■ **Required work**: From the first line to the last, repeat the records exactly and skip the pictures.

■ **Data section**:
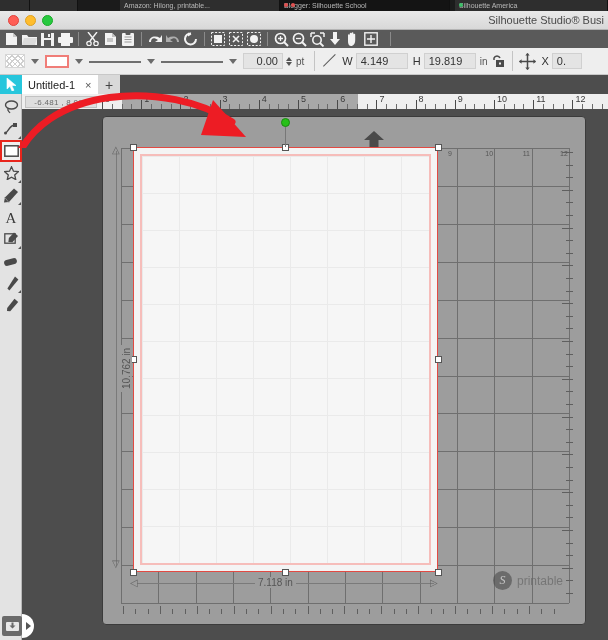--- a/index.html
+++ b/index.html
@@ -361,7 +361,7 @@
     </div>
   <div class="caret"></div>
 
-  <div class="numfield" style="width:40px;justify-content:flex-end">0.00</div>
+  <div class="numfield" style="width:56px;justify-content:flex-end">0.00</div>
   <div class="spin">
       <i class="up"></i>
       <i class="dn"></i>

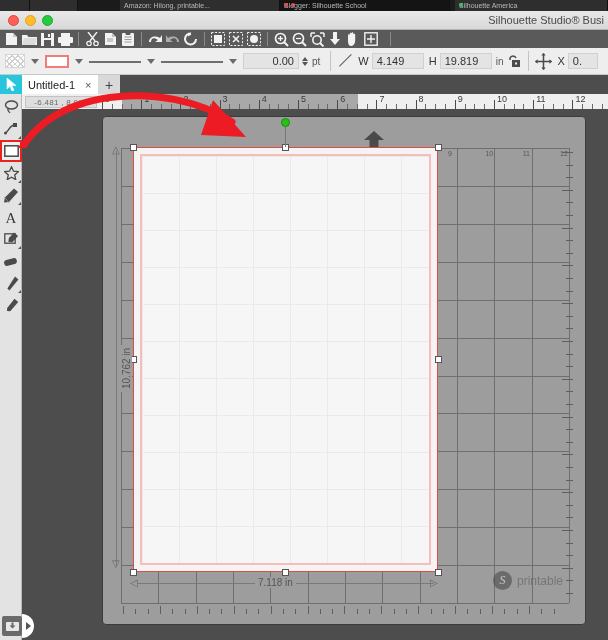--- a/index.html
+++ b/index.html
@@ -374,7 +374,7 @@
   <div class="lbl">W</div>
   <div class="numfield" style="width:52px">4.149</div>
   <div class="lbl">H</div>
-  <div class="numfield" style="width:52px">19.819</div>
+  <div class="numfield" style="width:52px">19.370</div>
   <div class="unit">in</div>
   <div style="width:15px;height:16px">
     <svg width="15" height="16" viewBox="0 0 15 16">

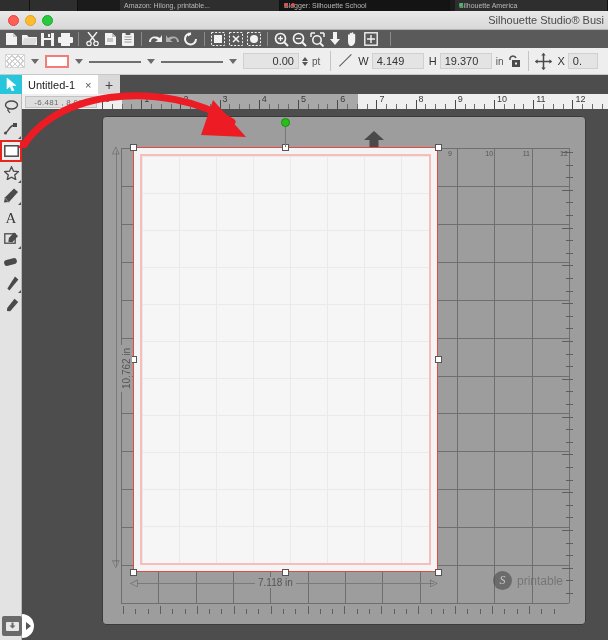--- a/index.html
+++ b/index.html
@@ -403,7 +403,7 @@
       </svg>
   </div>
   <div class="doctab">
-    <span class="nm">Untitled-1</span>
+    <span class="nm">Untitled-6</span>
     <span class="x">×</span>
   </div>
   <div class="plus">+</div>

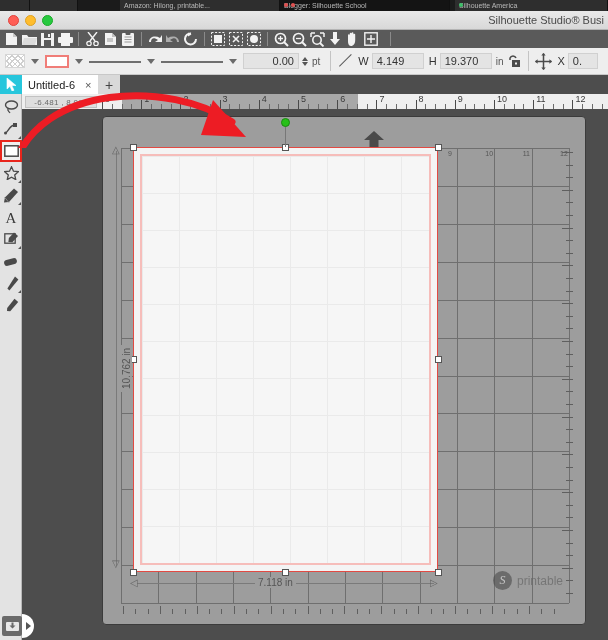--- a/index.html
+++ b/index.html
@@ -722,7 +722,7 @@
     <div class="dimline" style="left:34px;top:466px;width:297px;height:1px;"></div>
     <div class="arw" style="left:27px;top:461px;">◁</div>
     <div class="arw" style="left:327px;top:461px;">▷</div>
-    <div class="dimlabel" style="left:152px;top:460px;">7.118 in</div>
+    <div class="dimlabel" style="left:152px;top:460px;">5.460 in</div>
 
     <div id="logo">
       <div class="mark">S</div>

■ **Answer area**:
--- a/index.html
+++ b/index.html
@@ -361,7 +361,7 @@
     </div>
   <div class="caret"></div>
 
-  <div class="numfield" style="width:40px;justify-content:flex-end">0.00</div>
+  <div class="numfield" style="width:56px;justify-content:flex-end">0.00</div>
   <div class="spin">
       <i class="up"></i>
       <i class="dn"></i>

--- a/index.html
+++ b/index.html
@@ -374,7 +374,7 @@
   <div class="lbl">W</div>
   <div class="numfield" style="width:52px">4.149</div>
   <div class="lbl">H</div>
-  <div class="numfield" style="width:52px">19.819</div>
+  <div class="numfield" style="width:52px">19.370</div>
   <div class="unit">in</div>
   <div style="width:15px;height:16px">
     <svg width="15" height="16" viewBox="0 0 15 16">

--- a/index.html
+++ b/index.html
@@ -403,7 +403,7 @@
       </svg>
   </div>
   <div class="doctab">
-    <span class="nm">Untitled-1</span>
+    <span class="nm">Untitled-6</span>
     <span class="x">×</span>
   </div>
   <div class="plus">+</div>

--- a/index.html
+++ b/index.html
@@ -722,7 +722,7 @@
     <div class="dimline" style="left:34px;top:466px;width:297px;height:1px;"></div>
     <div class="arw" style="left:27px;top:461px;">◁</div>
     <div class="arw" style="left:327px;top:461px;">▷</div>
-    <div class="dimlabel" style="left:152px;top:460px;">7.118 in</div>
+    <div class="dimlabel" style="left:152px;top:460px;">5.460 in</div>
 
     <div id="logo">
       <div class="mark">S</div>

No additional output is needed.